= Task brief =
Can you rewrite the listing below with every "common name" changed to "vernacular name", keeping everything else the same and leaving out the pictures?

BEGIN Listed entries

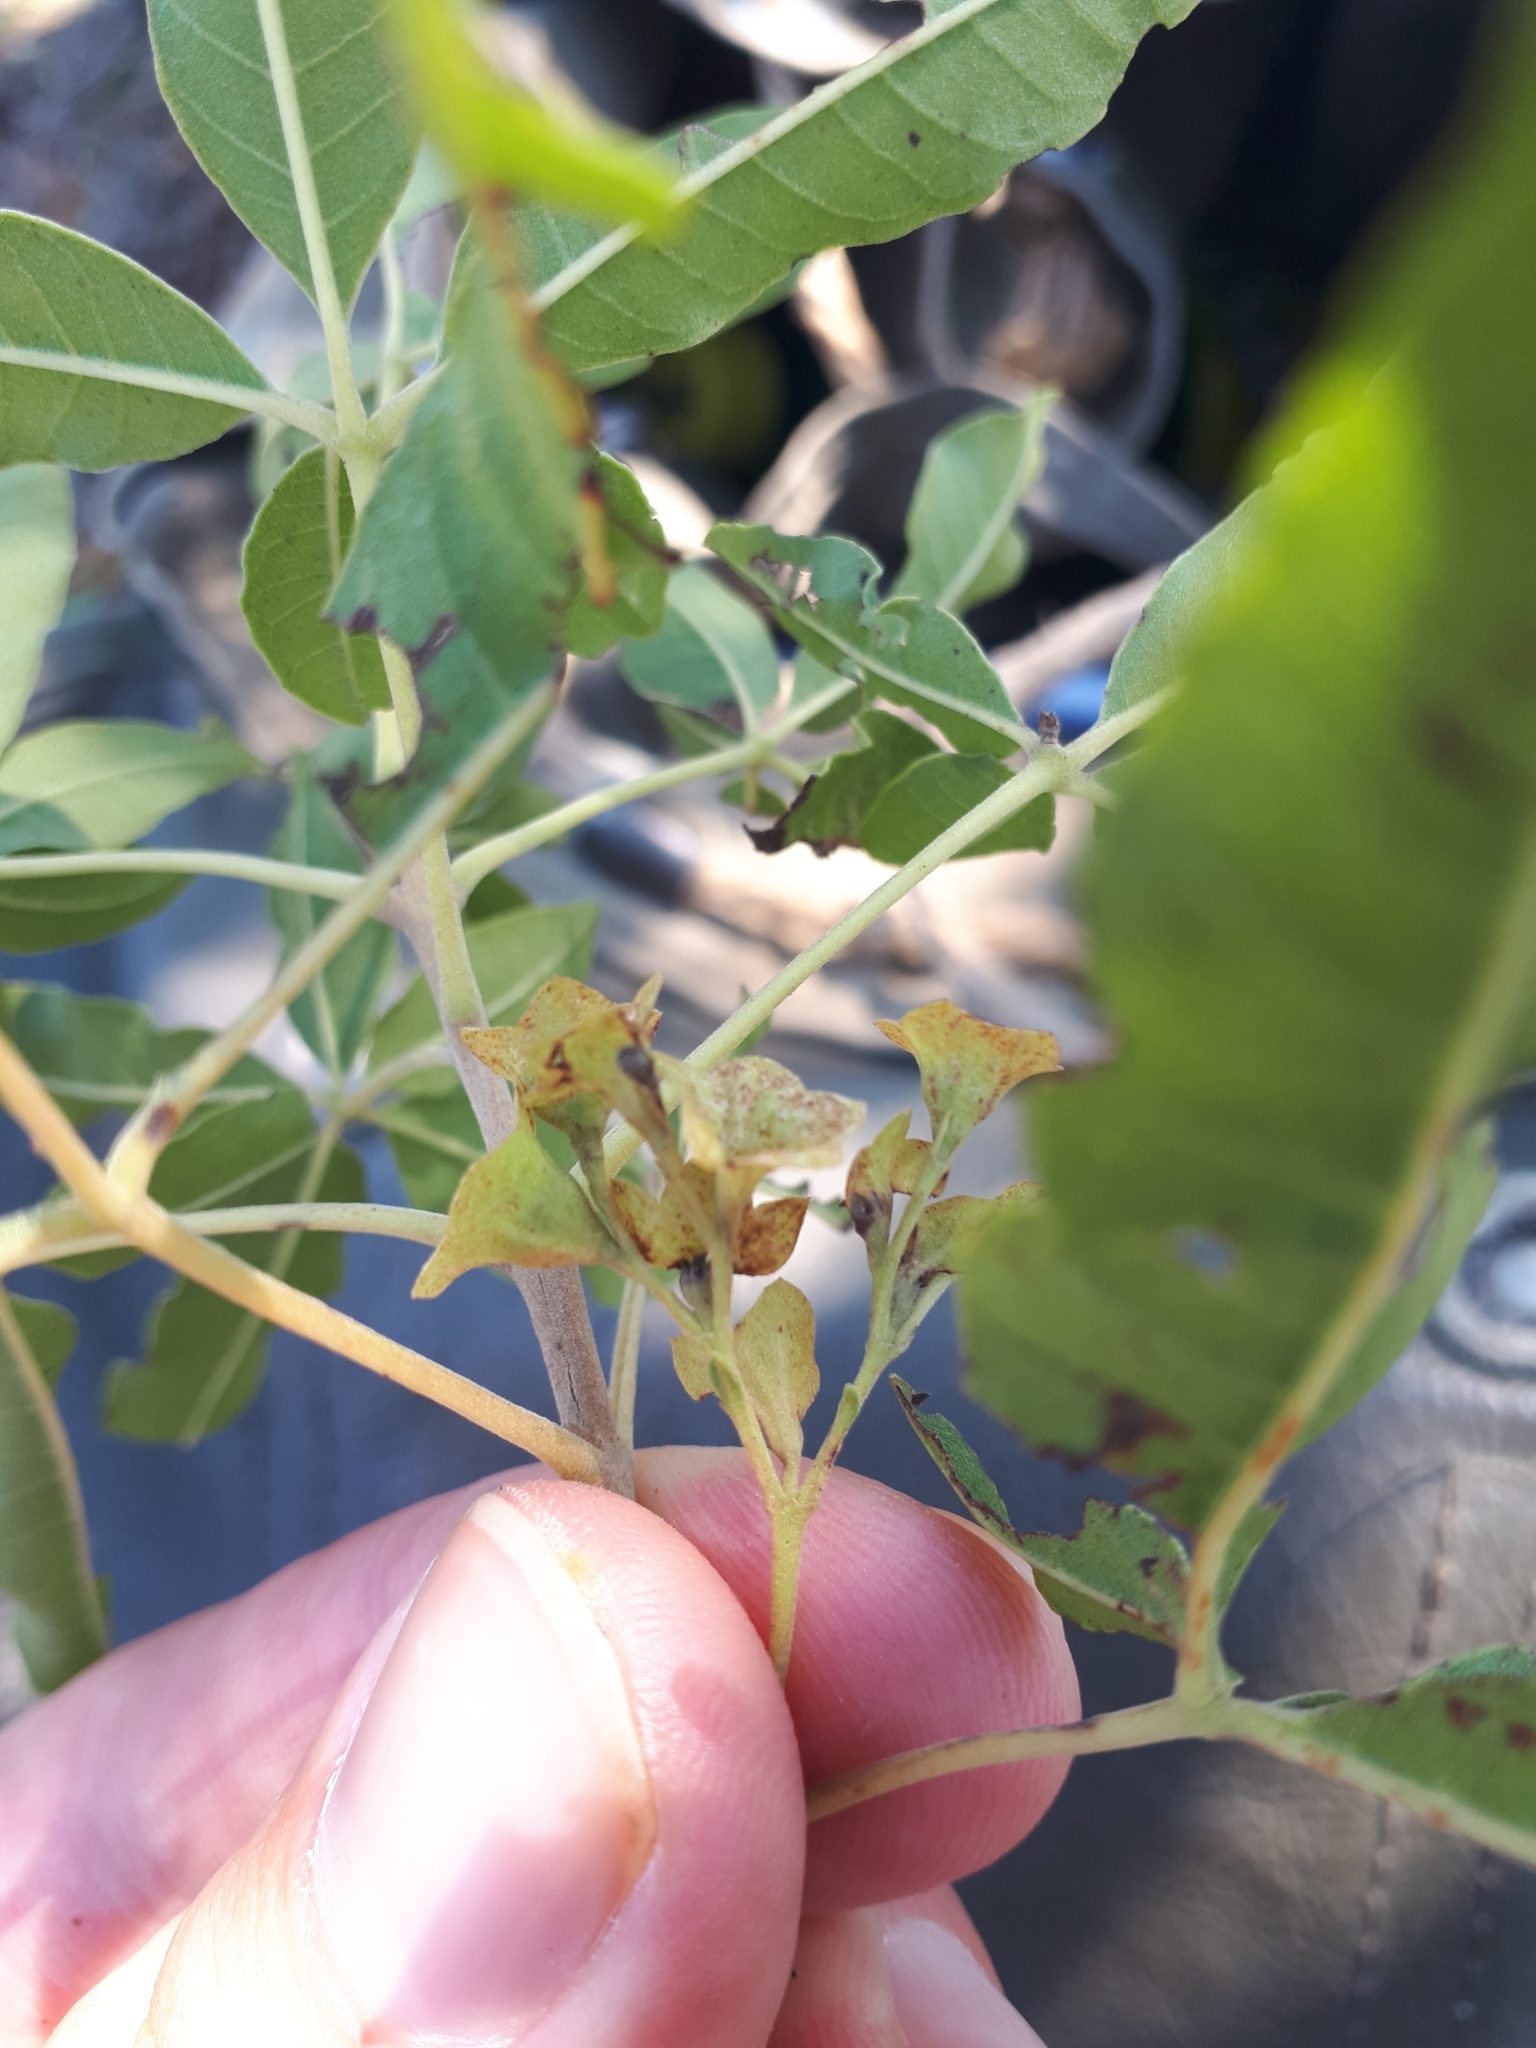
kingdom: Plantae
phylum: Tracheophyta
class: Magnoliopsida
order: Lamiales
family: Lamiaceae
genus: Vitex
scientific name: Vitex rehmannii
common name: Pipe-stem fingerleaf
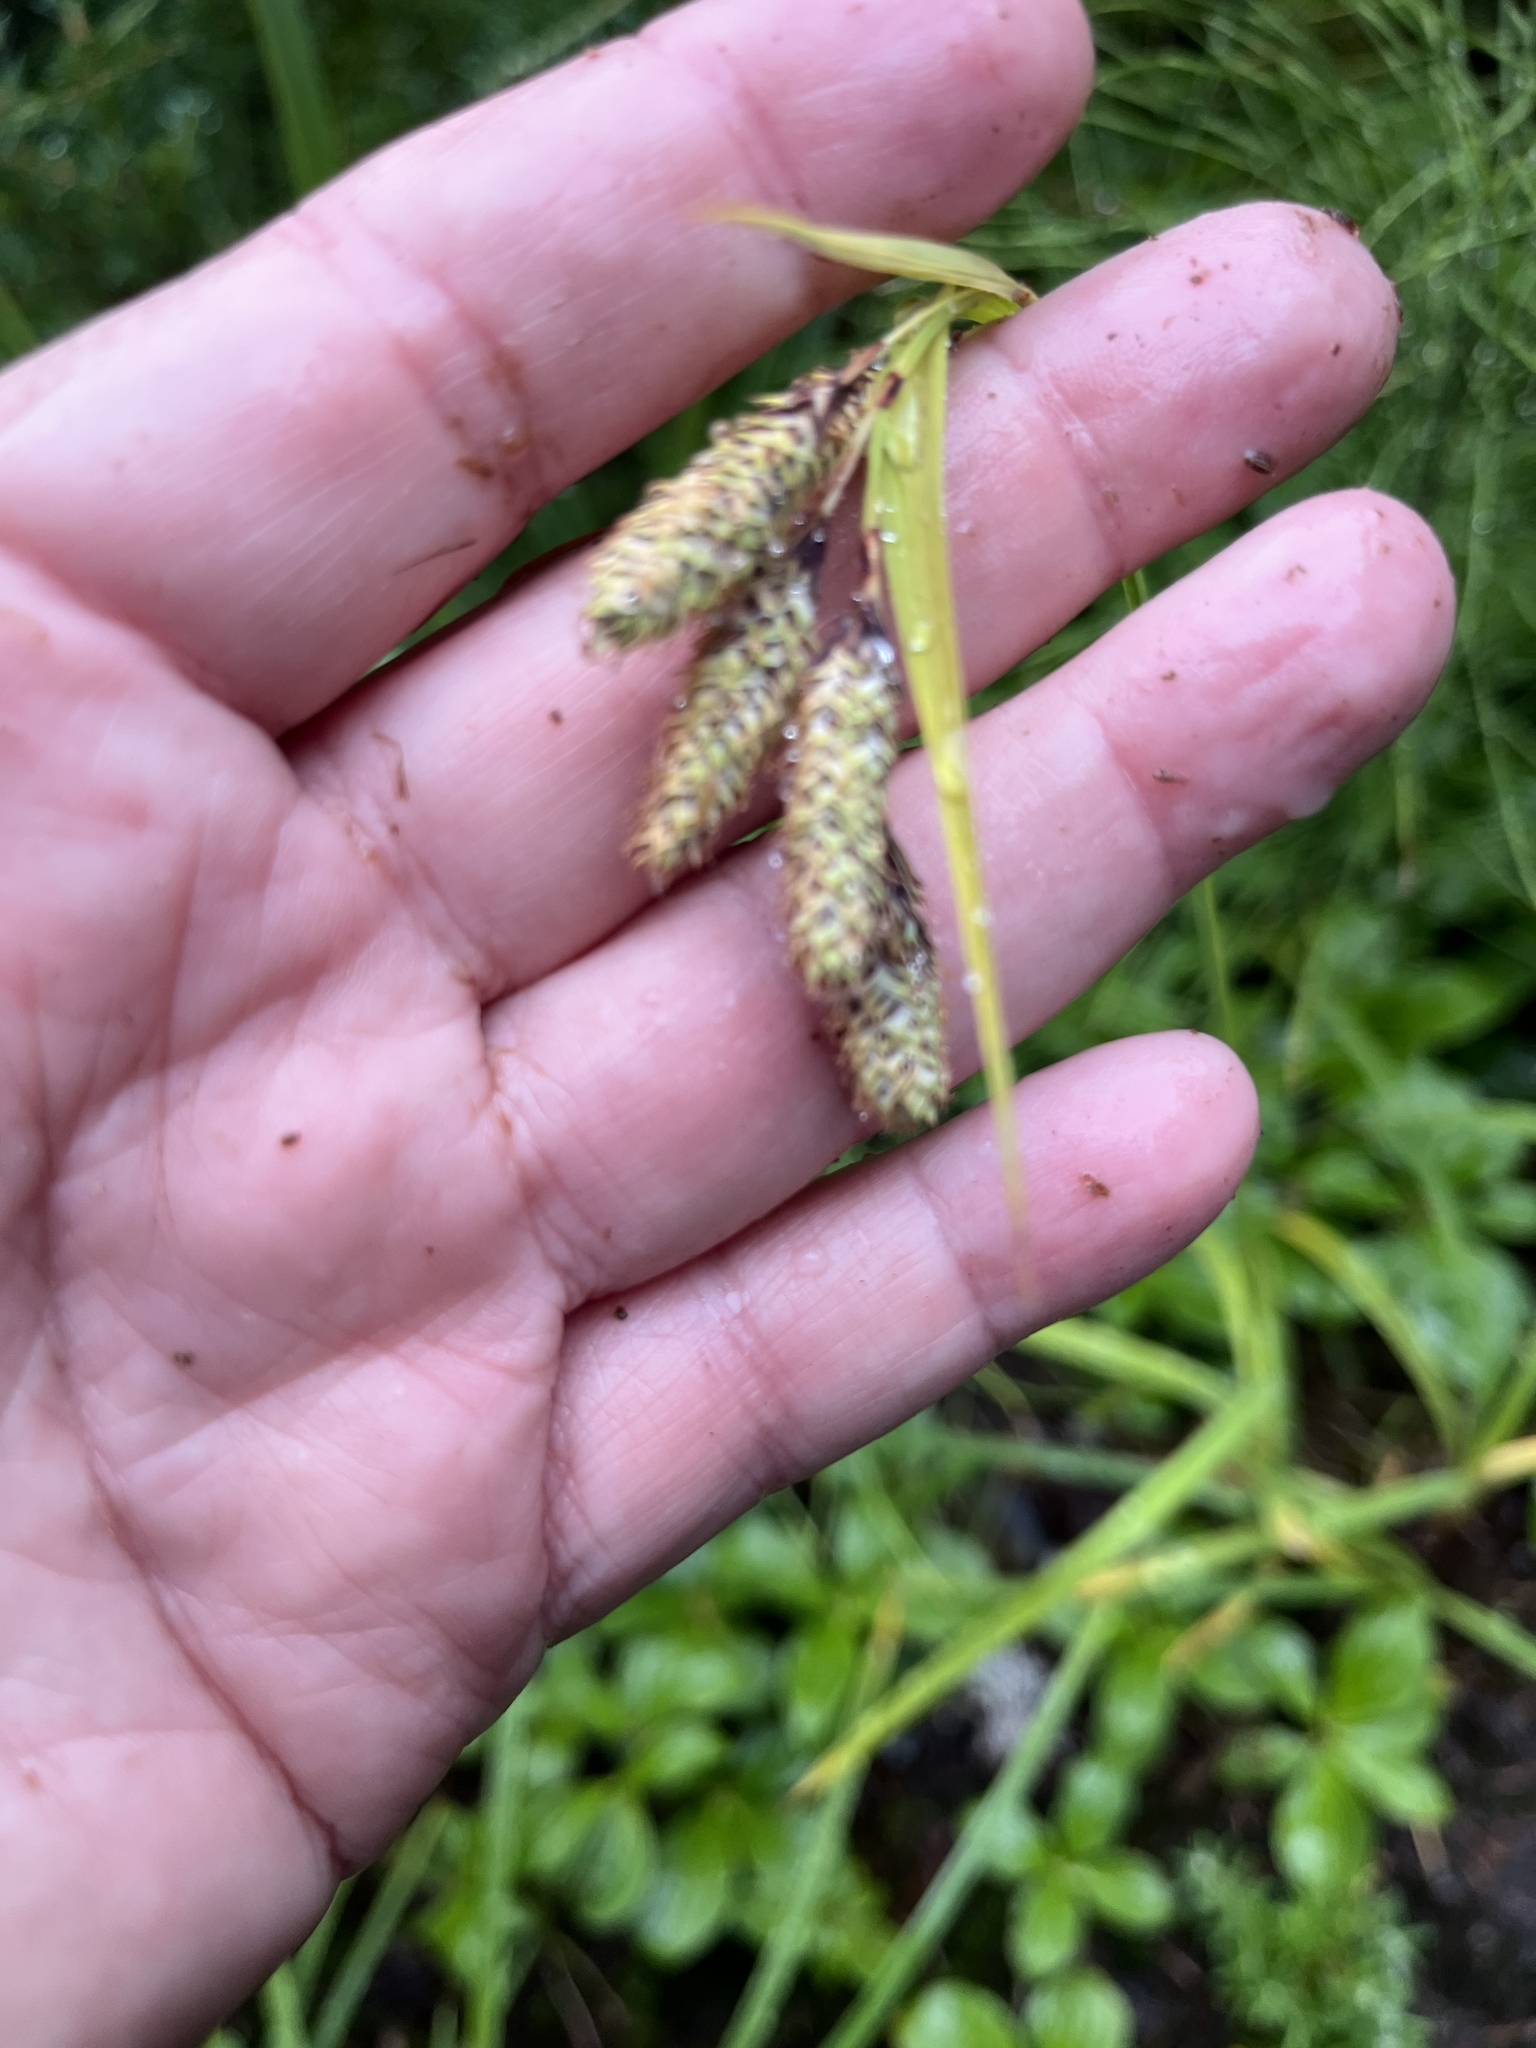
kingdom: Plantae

END Listed entries

= Task result =
kingdom: Plantae
phylum: Tracheophyta
class: Magnoliopsida
order: Lamiales
family: Lamiaceae
genus: Vitex
scientific name: Vitex rehmannii
vernacular name: Pipe-stem fingerleaf
kingdom: Plantae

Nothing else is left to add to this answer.